Одновременно они отправили Хиллгарту другое послание по «совершенно секретному особому каналу», в котором побуждали его играть роль измученного чиновника, от которого требуют невозможного: «Как правило, Вы будете получать отчаянные послания с требованиями немедленно бежать к испанцам и забрать у них секретные документы. Вы должны сообразовывать свои действия с необходимостью достичь желаемых результатов и при этом выглядеть естественно». Хиллгарт, впрочем, не нуждался в режиссерских указаниях. «Принял к сведению. Действую соответственно», — ответил он.

Если Хиллгарт только изображал разведчика, находящегося под давлением, то в напряжении, которое испытывал теперь Адольф Клаус, ничего притворного не было. Как только было обнаружено тело, немецкий шпион послал донесение в мадридскую штаб-квартиру абвера. Когда он узнал, что на берег попал чемоданчик с британскими документами, он конфиденциально сообщил Мадриду, что сумеет скопировать содержимое за считаные дни. Послания, которые летали между Лондоном и Мадридом, были, как и предполагалось, перехвачены немцами, и абверовские начальники в Мадриде были полностью осведомлены о существовании чемоданчика с секретными документами, который британцы отчаянно стремятся вернуть. Однако то, что человеку абвера в Уэльве вначале показалось немыслимой шпионской удачей, оборачивалось для него кошмаром. Клаус «пообещал раздобыть копии документов, но не смог сдержать обещание». Гомес-Беар, находившийся в Уэльве, «осторожно наводил справки, не выбросило ли на берег какой-либо сумки или бумаг». О присутствии гибралтарца, несомненно, было сообщено Клаусу, и это еще сильнее увеличило его нервозность.

ВАШЕ ЗАДАНИЕ.
Продолжите приведенный выше отрывок о Хиллгарте и немецком шпионе Клаусе, начав сразу после его последнего предложения.

ПРЕДОСТАВЛЕННЫЕ МАТЕРИАЛЫ.
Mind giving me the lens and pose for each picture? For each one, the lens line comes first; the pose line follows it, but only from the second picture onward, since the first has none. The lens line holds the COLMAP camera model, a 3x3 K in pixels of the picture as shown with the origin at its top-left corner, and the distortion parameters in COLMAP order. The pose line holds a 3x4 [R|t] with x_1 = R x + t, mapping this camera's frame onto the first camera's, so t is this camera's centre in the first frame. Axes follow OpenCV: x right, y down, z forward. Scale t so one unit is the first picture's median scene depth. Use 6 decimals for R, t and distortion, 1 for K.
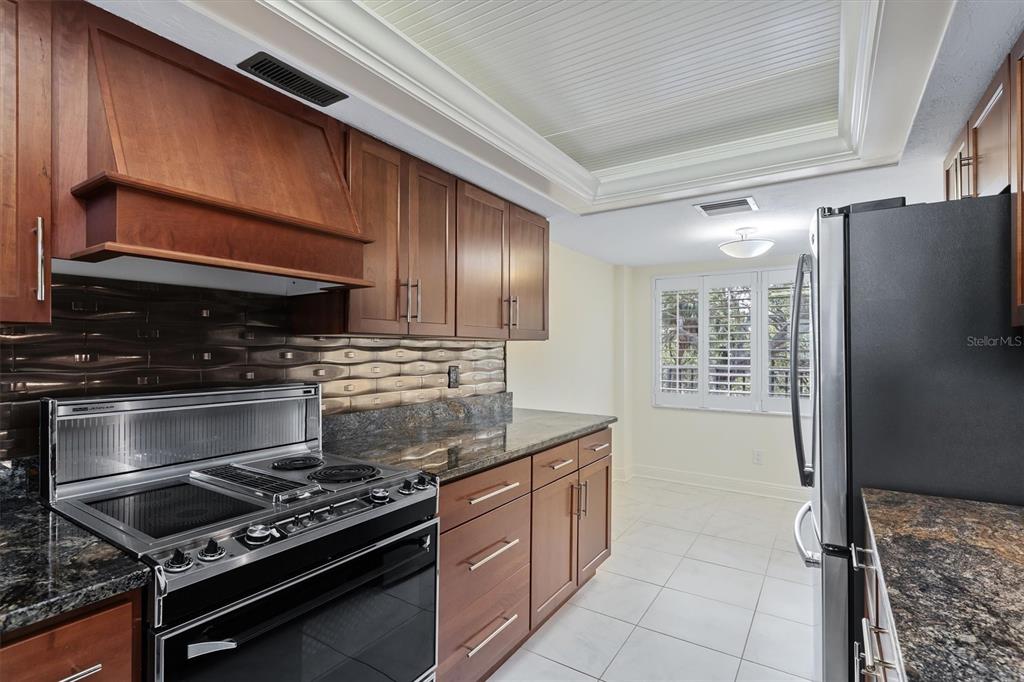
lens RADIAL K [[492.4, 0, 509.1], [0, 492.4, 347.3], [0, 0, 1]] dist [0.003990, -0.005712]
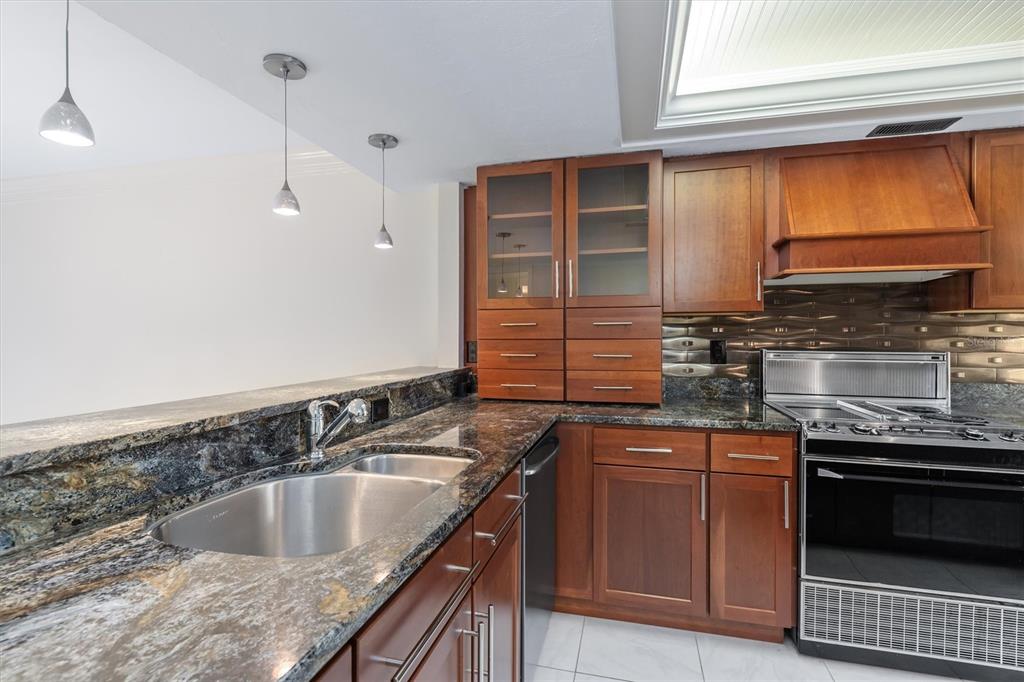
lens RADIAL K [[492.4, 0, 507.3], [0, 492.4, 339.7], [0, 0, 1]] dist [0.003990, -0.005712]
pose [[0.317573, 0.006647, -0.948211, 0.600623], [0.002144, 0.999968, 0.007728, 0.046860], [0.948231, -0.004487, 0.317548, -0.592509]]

ОТВЕТ НА ЗАДАНИЕ.
Агент Андрос докладывал: «Поскольку местные немцы не смогли получить копии документов, которым они придают чрезвычайное значение, эту задачу взял на себя в Мадриде либо сам Ляйснер, либо Куленталь». Честолюбивый Карл Эрих Куленталь увидел возможность добавить к своим шпионским трофеям еще один.

Репутация Клауса была на кону, и, в довершение всего, в игру ввязались его коллеги и начальники. Через своих агентов португальское отделение абвера прослышало о происходящем и предложило помощь. Клауса «вызвали в Вильярреаль-де-Сан-Антонио на собеседование» о том, как быть в сложившейся ситуации. Вся мощь немецких секретных служб на Иберийском полуострове была теперь направлена на получение британских документов, которые британцы с таким же упорством стремились вложить им в руки.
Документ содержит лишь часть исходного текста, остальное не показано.